- **The problem**
Where does the word "domains" show up in the records? Copy every line that holds it.
#### Records for processing ####
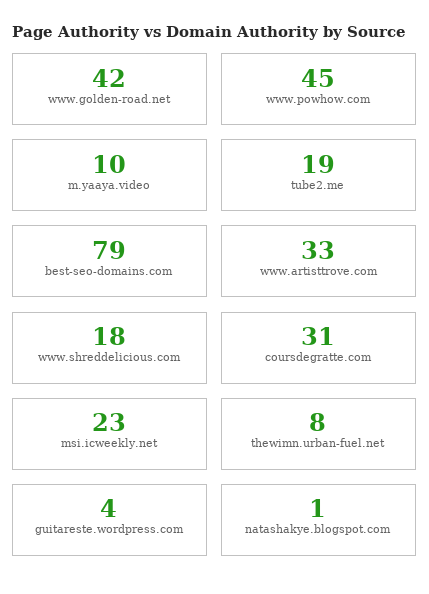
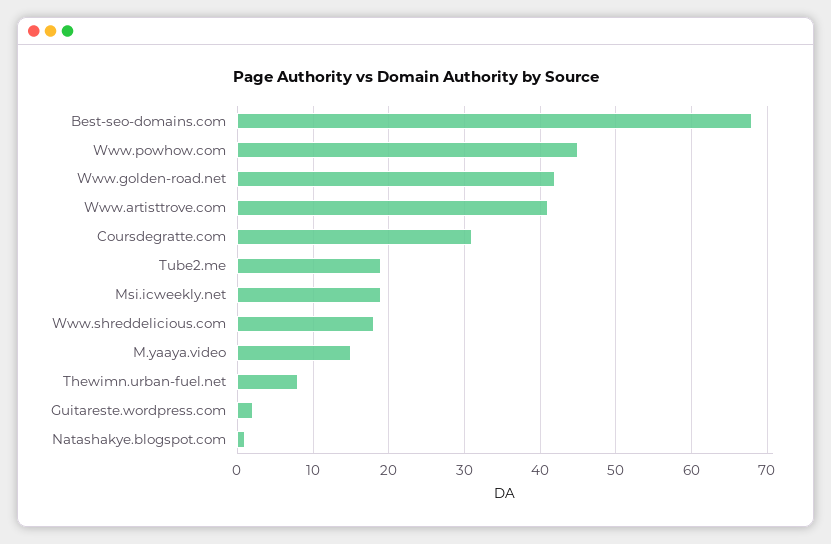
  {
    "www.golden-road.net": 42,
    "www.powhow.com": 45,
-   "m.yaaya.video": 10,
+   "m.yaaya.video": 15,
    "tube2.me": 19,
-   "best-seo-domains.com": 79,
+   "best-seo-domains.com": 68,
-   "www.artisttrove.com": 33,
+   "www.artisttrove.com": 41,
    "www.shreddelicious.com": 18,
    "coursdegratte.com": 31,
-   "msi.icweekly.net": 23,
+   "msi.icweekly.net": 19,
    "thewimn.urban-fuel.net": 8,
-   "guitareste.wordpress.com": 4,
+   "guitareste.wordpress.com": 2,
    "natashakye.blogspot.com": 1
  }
####
#### Records for processing ####
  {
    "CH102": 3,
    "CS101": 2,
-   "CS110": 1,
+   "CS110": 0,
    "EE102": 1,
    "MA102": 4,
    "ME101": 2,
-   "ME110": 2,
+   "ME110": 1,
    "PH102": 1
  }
####
- **Response box**
-   "best-seo-domains.com": 79,
+   "best-seo-domains.com": 68,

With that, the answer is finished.